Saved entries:
- Opening Delimiter -

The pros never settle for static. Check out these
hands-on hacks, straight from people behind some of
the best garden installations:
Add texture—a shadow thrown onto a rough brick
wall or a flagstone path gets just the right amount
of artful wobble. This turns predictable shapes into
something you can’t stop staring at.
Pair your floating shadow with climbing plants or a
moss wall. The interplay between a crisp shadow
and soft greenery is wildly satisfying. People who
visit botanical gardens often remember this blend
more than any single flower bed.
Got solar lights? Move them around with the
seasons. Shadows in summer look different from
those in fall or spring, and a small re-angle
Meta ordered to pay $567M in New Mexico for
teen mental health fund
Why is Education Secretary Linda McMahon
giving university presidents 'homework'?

- Closing Delimiter -
- Opening Delimiter -

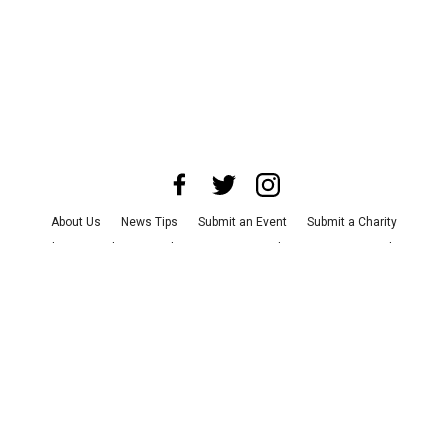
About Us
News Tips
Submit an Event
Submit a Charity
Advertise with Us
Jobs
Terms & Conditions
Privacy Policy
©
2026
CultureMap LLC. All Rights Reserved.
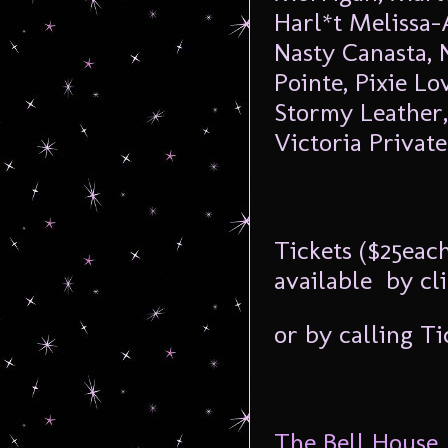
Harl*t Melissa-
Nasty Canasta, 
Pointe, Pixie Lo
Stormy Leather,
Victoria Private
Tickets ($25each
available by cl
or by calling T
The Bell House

- Closing Delimiter -
- Opening Delimiter -

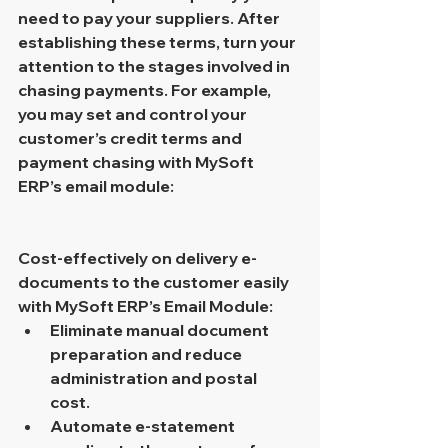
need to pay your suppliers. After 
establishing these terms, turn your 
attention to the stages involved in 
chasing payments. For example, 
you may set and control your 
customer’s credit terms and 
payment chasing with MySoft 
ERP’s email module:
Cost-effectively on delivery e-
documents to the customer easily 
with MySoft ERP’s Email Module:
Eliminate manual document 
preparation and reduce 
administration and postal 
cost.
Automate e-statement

- Closing Delimiter -

## EXERCISE
Rewrite everything from the line containing "need to pay your suppliers. After" down to the line containing "Automate e-statement", putting "vendors" in place of "suppliers" and keeping all else the same.

## EXERCISE ANSWER
need to pay your vendors. After 
establishing these terms, turn your 
attention to the stages involved in 
chasing payments. For example, 
you may set and control your 
customer’s credit terms and 
payment chasing with MySoft 
ERP’s email module:
Cost-effectively on delivery e-
documents to the customer easily 
with MySoft ERP’s Email Module:
Eliminate manual document 
preparation and reduce 
administration and postal 
cost.
Automate e-statement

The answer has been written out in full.